とはいえ、この間MLBは実質的に「ストライキ」に入り、それがいっそうファンを白けさせた。結局、キャンプ期間を大幅に犠牲にしながら表面上は整えられたものの、例年になく今年の春は野球の話題が低迷していた。
それでなくても、3月は「マーチ・マッドネス(3月の熱狂)」という異名があるように、アメリカでは大学バスケットボールの最終(プレーオフ)トーナメントが行われることもあり、野球はマイナーな位置に置かれてしまうのだ。
去年以上に大谷選手は活躍する
とにかく「ストライキ」というのは実にいただけない話だ。アメリカンフットボールやバスケットボール、ホッケーなど、他のプロスポーツの待遇と比較すれば、選手側に不満が溜まるのもわかるが、野球が相対的に人気を失っているという現実にも目を向けるべきだ。
実際、年間で162試合もあり、各試合がほとんど3時間を超えるというエンターテインメントは、ネットフリックスやアマゾンプライムなどの視聴で忙しい若者にとっては、なかなか食いつきにくいのも確かだ。

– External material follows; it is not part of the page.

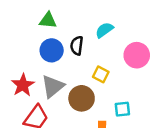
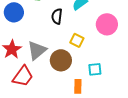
blue circle: (52, 50) -> (14, 12), moved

そんなプロスポーツは他にない。
「そういう現実を見据えないで、ストライキなどやっている場合なのか?」という、アンチ野球ファンの陰口が筆者のまわりでも広く聞かれ、その批判は、経営側だけでなく、カネの要求に忙しい選手側にも向いている。
その点、MLBで活躍する日本人選手はおしなべてカネの生々しい議論とは遠いところにいて、カネよりも野球という態度が少なくともファンの間には浸透している。
そこへきて、大谷翔平選手がロサンゼルス・エンジェルスの開幕投手を務めるのではという噂が広まり、ファンサイトを中心に野球の話題が少しずつ戻ってきた。
いまMLBで野球に対する清廉で真摯な姿勢の先頭を行くのが大谷選手であり、そのスーパースターが、野球選手なら誰でも夢見る開幕投手のマウンドに立つとなれば、ファンの注目度も高い。
MLBのサイトに寄せた記事で、スポーツジャーナリストのレット・ボリンジャーが、大谷選手がアリゾナのスプリングトレーニングで初めてブルペンに入ったときのことを取り上げた際に、まず触れたのはその彼の真摯な姿勢だ。
来年、大谷選手は年俸交渉が自由にできるフリーエージェントの資格を得るが、エージェントを使ってかなりの額を引き出すこともできる。しかし、そのことについて質問が向けられると、大谷選手は、エージェント次第のことなので、自分はシーズンに集中していて、契約のことなど全く考えていないと答えたというのだ。